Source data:
============

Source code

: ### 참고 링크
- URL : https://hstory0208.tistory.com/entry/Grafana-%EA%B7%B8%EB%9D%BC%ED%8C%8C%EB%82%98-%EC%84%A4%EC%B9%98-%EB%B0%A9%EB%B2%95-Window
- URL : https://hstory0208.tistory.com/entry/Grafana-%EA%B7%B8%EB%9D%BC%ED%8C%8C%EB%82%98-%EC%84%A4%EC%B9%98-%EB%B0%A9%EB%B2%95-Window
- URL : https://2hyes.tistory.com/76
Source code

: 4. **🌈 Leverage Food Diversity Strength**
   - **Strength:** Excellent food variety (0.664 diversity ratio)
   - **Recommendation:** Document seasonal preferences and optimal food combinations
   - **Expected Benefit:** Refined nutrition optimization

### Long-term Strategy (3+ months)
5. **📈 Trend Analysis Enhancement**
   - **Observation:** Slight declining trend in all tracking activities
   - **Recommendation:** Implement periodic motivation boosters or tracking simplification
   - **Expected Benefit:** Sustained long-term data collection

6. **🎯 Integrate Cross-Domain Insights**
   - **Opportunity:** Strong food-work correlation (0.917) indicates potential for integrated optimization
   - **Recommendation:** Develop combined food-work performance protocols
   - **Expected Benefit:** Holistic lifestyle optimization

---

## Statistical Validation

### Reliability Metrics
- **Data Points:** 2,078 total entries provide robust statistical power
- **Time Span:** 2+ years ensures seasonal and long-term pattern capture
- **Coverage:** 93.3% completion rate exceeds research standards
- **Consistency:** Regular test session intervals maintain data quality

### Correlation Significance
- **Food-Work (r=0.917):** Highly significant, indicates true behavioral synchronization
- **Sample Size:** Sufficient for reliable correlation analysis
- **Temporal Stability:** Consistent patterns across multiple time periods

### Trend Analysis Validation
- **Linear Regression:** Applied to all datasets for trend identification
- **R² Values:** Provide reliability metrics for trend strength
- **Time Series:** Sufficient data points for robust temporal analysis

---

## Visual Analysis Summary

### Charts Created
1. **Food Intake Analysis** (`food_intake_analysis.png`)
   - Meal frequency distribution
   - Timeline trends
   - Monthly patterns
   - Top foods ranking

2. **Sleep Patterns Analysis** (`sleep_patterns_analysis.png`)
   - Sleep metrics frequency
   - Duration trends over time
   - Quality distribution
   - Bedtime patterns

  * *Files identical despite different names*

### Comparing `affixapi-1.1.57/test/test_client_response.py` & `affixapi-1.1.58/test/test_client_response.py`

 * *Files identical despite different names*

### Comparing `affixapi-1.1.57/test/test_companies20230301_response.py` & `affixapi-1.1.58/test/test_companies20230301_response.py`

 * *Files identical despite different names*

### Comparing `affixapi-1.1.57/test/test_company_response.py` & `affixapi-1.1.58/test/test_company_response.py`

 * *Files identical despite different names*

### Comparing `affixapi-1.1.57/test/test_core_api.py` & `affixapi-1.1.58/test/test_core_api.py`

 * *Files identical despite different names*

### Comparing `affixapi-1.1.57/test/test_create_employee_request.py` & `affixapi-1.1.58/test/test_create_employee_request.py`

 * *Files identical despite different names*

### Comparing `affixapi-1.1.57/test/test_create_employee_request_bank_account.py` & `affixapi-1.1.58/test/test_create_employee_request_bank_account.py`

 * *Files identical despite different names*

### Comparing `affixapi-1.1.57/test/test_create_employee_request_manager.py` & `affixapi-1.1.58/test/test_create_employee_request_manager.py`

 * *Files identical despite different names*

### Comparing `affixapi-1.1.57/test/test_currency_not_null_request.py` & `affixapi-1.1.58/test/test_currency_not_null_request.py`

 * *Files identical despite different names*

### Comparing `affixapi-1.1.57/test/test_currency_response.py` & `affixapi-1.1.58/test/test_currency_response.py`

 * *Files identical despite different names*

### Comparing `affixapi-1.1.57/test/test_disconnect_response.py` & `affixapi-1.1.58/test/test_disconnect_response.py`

============

## DIRECTIONS
Pull out every line in the source data that contains the string "seasonal", matching case exactly.

## OUTPUT FOR THIS EXERCISE
   - **Recommendation:** Document seasonal preferences and optimal food combinations
- **Time Span:** 2+ years ensures seasonal and long-term pattern capture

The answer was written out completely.